I don’t mean to let the Trumanites off the hook entirely. The intelligence community is deeply inbred, resistant to oversight or reform, and often gets big issues wrong. The defense procurement process has been broken for decades. U.S. military commanders are often less hawkish than their civilian overseers before the United States enters a war, but their desire to fight on until victory is achieved can prolong wars to no good purpose (see under: Vietnam, Afghanistan). Nor is any of these institutions good at holding itself or its members fully accountable.

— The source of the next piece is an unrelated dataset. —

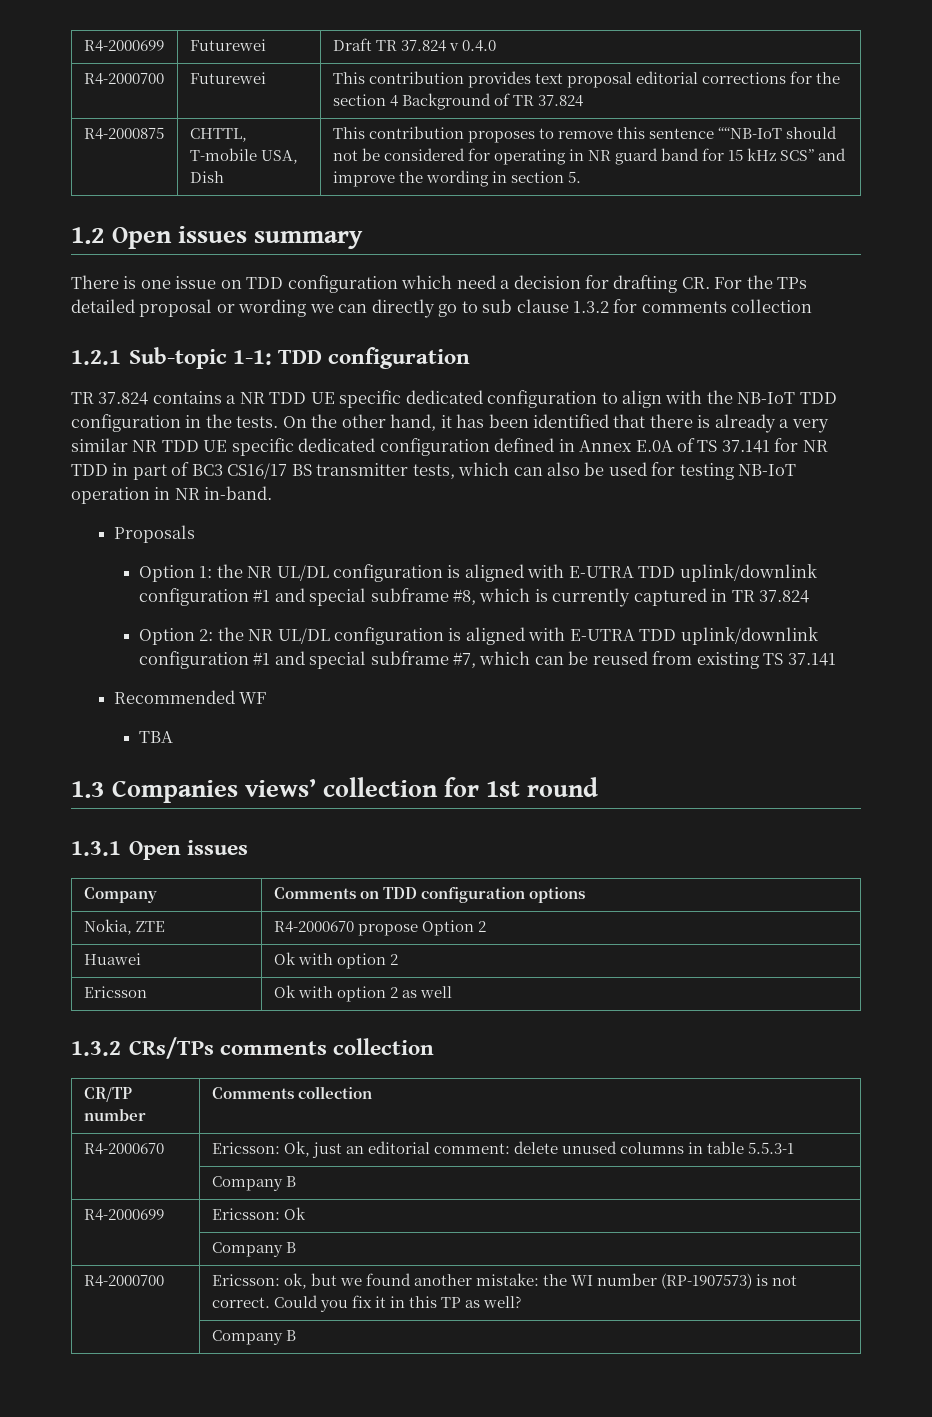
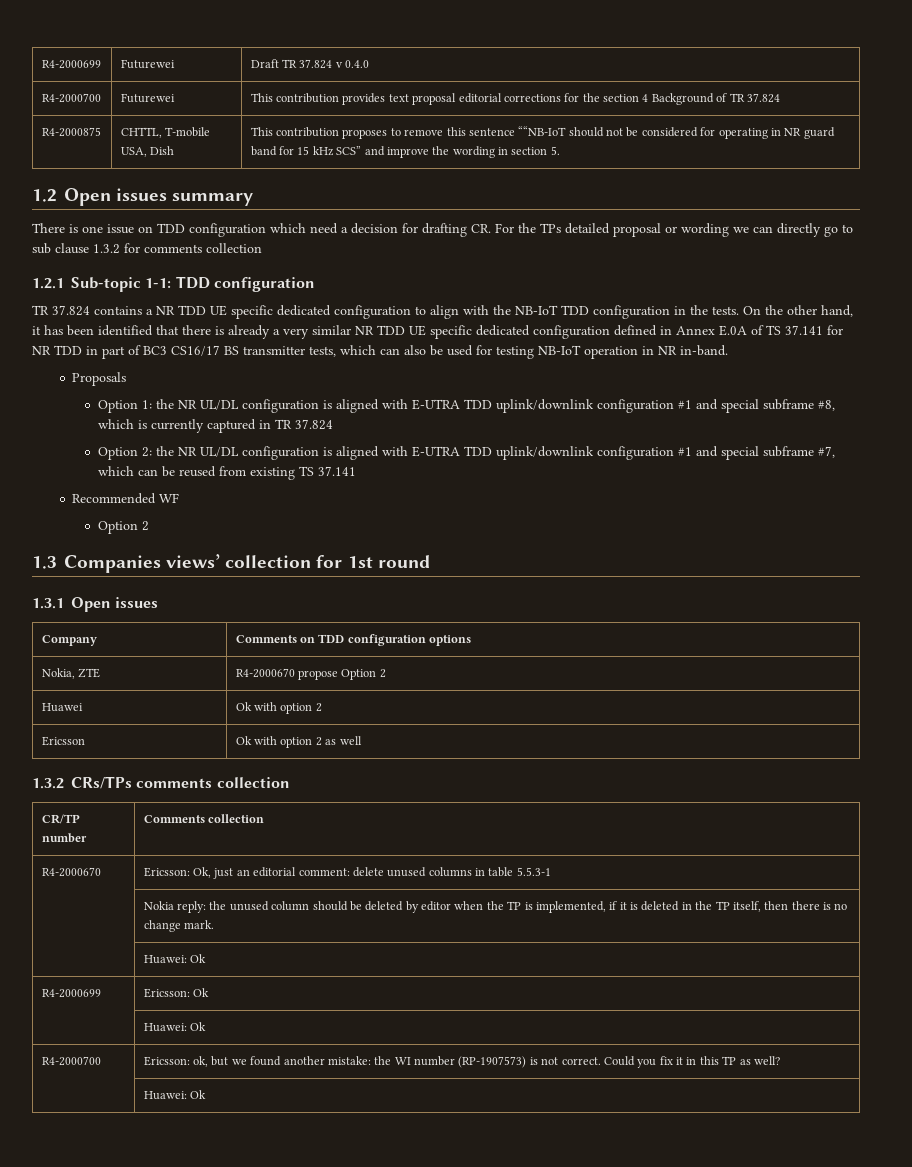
[138,731,173,743] TBA -> [97,521,149,534] Option 2
[211,1176,296,1191] Company B -> [143,901,848,913] [143,920,215,932] [143,954,207,964] Nokia reply: the unused column should be deleted by editor when the TP is implemented, if it is deleted in the TP itself, then there is no change mark. // | Huawei: Ok
[211,1242,296,1257] Company B -> [143,1022,207,1032] Huawei: Ok
[211,1330,296,1345] Company B -> [143,1090,207,1100] Huawei: Ok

But on balance, those who serve in the lower-to-mid stratum of the Blob take their oaths to the Constitution seriously; did not choose government service to become rich, famous, or powerful; and do not have big political axes to grind.
Which brings me back to Trump—and to the various officials who now find themselves in the full glare of publicity that they neither expected nor sought. Unlike Trump and his minions (including Giuliani), who have every reason to lie, dissemble, mislead, and prevaricate, people like William Taylor, Fiona Hill, Marie Yovanovitch, or George Kent have nothing to gain personally from the testimony they are now providing to Congress. If anything, their willingness to tell us what they know about Trump’s shenanigans is likely to damage their careers, if it doesn’t end them entirely. They have acted with admirable integrity, and the story they are telling has been watertight thus far. By contrast, the president, his associates, and his Republican defenders keep changing their stories, impugning others’ motives on the basis of zero evidence, offering up discredited or bizarre conspiracy theories, and engaging in what can only be described as a massive dust-kicking operation. Unless genuinely credible evidence comes to light that exonerates the president, there is no reason not to believe the testimony of these officials and, as I’ve already explained, considerable reason to believe that Trump has committed precisely the sort of high crime and misdemeanor that merits a trial in the Senate and his subsequent removal from office.
To be clear: I still believe the foreign-policy elite is too wedded to a view of the United States as the indispensable power, with the right, the responsibility, and the wisdom to manage local politics all over the world, and too reluctant to learn from past mistakes and hold its members accountable. Fixing this problem requires “building a better Blob,” one that rejects both isolationism and endless interventionism. That process will take time—though encouraging steps are now underway—but the threat to core U.S. institutions is right here, right now. One need not regard the Blob as infallible to recognize that some of its members are genuine patriots acting not from self-interest but from love of country. And that’s who Congress is hearing from this week.